One of the most time-consuming parts of your workflow is also one of the most important. But if someone said you never had to cull again, would you jump at the opportunity? Picturesqe is hoping everyone’s answer is yes, because their software claims to select your best shots for you. That’s a hefty promise to make, but to deliver on it could mean a turning point in the creative process we all go through.
This could be a fundamentally huge change in how we sift through the onslaught of data we now produce as digital artists.
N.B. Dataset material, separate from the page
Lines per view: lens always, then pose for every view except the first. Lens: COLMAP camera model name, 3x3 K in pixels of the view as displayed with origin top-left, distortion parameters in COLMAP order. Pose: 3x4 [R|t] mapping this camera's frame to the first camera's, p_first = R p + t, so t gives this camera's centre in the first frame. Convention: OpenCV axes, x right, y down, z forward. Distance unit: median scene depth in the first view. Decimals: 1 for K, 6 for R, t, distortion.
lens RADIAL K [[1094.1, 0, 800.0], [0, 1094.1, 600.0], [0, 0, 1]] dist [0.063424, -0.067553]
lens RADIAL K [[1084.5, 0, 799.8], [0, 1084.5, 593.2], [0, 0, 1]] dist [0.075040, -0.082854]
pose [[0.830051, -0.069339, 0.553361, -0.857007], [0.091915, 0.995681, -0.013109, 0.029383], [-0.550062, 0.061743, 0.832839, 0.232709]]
Wedding photographers in particular are used to returning from jobs with thousands of images to go through, and culling is a time-consuming but necessary process to undertake.
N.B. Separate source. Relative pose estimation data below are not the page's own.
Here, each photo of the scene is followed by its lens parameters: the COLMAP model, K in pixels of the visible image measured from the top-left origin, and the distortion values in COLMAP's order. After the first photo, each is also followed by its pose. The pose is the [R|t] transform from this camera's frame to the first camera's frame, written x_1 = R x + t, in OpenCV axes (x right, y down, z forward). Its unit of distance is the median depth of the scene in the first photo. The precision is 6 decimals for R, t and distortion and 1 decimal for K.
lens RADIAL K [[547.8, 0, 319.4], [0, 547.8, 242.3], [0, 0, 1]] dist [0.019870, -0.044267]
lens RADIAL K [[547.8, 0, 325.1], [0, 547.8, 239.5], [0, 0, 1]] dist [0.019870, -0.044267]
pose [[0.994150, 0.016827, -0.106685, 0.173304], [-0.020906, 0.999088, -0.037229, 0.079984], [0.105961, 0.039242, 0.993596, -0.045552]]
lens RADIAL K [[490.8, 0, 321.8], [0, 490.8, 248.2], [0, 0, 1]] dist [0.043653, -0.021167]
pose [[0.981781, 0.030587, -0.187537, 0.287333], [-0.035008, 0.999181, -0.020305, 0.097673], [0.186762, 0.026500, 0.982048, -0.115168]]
“The problem is that professional photographers take thousands of photos and have to spend countless hours to manually delete wrong shots and select the best ones,” Daniel Szollosi, founder and CEO of Picturesqe, told TechCrunch. “Speed to market is a crucial factor, such as in live sports. And in other fields (e.g. weddings, events) dozens of pictures are very similar, so that the final selection becomes an expensive, time-consuming task.”
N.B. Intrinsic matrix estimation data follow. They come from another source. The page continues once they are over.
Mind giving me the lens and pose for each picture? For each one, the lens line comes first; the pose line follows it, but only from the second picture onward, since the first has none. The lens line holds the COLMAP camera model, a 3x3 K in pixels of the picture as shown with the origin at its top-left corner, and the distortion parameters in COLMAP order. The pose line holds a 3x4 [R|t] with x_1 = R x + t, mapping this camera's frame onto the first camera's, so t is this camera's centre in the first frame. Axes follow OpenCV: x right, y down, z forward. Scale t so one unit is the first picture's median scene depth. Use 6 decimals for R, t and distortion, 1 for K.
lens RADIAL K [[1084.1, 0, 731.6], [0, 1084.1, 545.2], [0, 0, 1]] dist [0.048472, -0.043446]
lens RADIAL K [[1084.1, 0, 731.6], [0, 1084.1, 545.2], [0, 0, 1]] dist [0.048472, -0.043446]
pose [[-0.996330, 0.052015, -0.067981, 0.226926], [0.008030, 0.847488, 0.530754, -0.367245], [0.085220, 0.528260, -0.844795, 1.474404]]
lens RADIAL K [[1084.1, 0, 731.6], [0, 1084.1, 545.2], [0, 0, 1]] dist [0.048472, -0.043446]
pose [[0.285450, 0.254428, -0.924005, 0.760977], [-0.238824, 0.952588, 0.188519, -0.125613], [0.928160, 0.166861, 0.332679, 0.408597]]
Even if you have a solid culling process in place, it can take upwards of a few hours per gig depending on how many photos you average and how meticulous you are. I currently use Photo Mechanic and an Xbox controller to cull my images at a fairly good pace, but outsourcing that to an automated solution is very tempting. While you’ll still be in control of what the final selection of photos is, Picturesqe’s ultimate goal is to take the culling reigns completely after you’ve interacted with it enough to teach it what a good photo is, and what a good photo isn’t.
Picturesqe supports over 600 RAW camera formats and automatically groups photos together that are visually similar, then ranks “them based on visual aesthetics.” It will also flag for deletion any shots that fall short on sharpness or exposure, saving you the trouble of sifting out blurry or over/under-exposed photos. Selecting the sharpest photo is easy with the “intelligent zoom” feature, which zooms into the same area on all photos being compared. Picturesqe uses your feedback to get better and better at automatically ranking your photos, which means you should save more time the more you use it. In the end, you still get the final say as to which photo(s) from a set are selected.
I’m curious to see photographer’s reactions to the announcement of this sort of technology. Is this something you’ve been secretly begging for? Or is this something that will kill an entire creative portion of our workflows? I’m currently using Picturesqe side-by-side with Photo Mechanic to see how it develops as time goes on.
Picturesqe is currently available for Windows as a stand alone application or Lightroom plugin, and is free for the first three months. After the trial period there are various subscription plans to choose from, from $9.99 monthly to $39.99 yearly.